Note: To learn about SSML compliance for the light SSML parser, see Using the light SSML parser.

Nuance SSML extensions

The Vocalizer SSML extensions are:

  • The <audio> element supports extra attributes to control internet fetching as described for the W3C VoiceXML 2.0 specification’s version of the <audio> element:
    • fetchtimeout: time to attempt to open and read the audio document. The value must be an unsigned integer with a mandatory suffix as required by the VoiceXML 2.0 specification, "s" for seconds, "ms" for milliseconds.
    • maxage: value for the HTTP 1.1 cache-control max-age directive. This specifies the application is willing to accept a cached copy of the audio document no older than this value. You can use a value of 0 to force re-validating the cached copy with the origin server, but in most cases it's best to allow the origin server to control cache expiration (by omitting this attribute). The value must be an unsigned integer to specify the number of seconds; as required by the VoiceXML 2.0 specification, it must not have a suffix. That is, "s" and "ms" are not allowed.
    • maxstale: value for the HTTP 1.1 cache-Control max-stale directive. This specifies the client is willing to accept a cached copy that is expired by up to this value past the expiration time specified by the origin server. In most cases, set this property to 0 or omit it (thus respecting the cache expiration time specified by the origin server). The value must be an unsigned integer to specify the number of seconds, as required by the VoiceXML 2.0 specification it must not have a suffix. That is, "s" and "ms" are not allowed.
    • fetchhint: "prefetch" to allow prefetching the audio content, "safe" (the default) to follow HTTP/1.1 caching semantics. Vocalizer allows this attribute, but currently does not behave differently for "prefetch" mode.

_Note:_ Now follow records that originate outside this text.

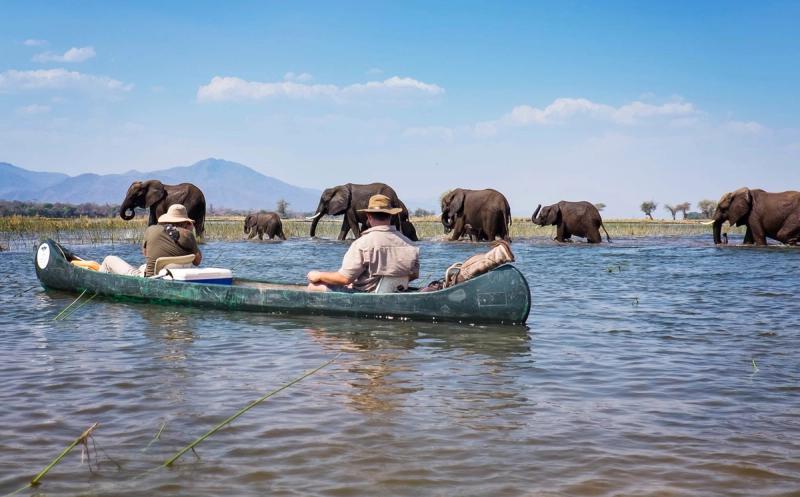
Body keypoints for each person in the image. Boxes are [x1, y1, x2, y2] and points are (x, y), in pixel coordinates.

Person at [307, 194, 419, 292]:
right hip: (396, 291)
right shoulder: (410, 244)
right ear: (390, 215)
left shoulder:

      Note: Vocalizer does not support the <audio> expr attribute defined in the VoiceXML 2.0 specification.

  • The <phoneme> element supports specifying L&H+ phoneme strings when the alphabet attribute is set to "x-l&h+", and phoneme strings in the IPA alphabet when the alphabet attribute is set to "ipa". The ampersand is a reserved XML character, so in an SSML document the L&H+ alphabet needs to be specified with alphabet="x-l&amp;h+". Use the necessary escape characters for phoneme strings in the IPA alphabet (because they cannot be expressed otherwise). See each voice Language Supplement for a list of escape codes.
  • The <speak>, <s>, and <p> elements support an optional ssft-domaintype attribute for activating an ActivePrompt domain, equivalent to the <ESC>\domain\ native control sequence. The attribute value is the ActivePrompt domain name.
  • The <prompt> element supports specifying ActivePrompt IDs, equivalent to the <ESC>\prompt\ native control sequence. The "id" attribute is required, and specifies the ActivePrompt in <domain>:<prompt> format. The content of the element specifies fallback text that is only spoken if the ActivePrompt cannot be found, similar to SSML <audio>.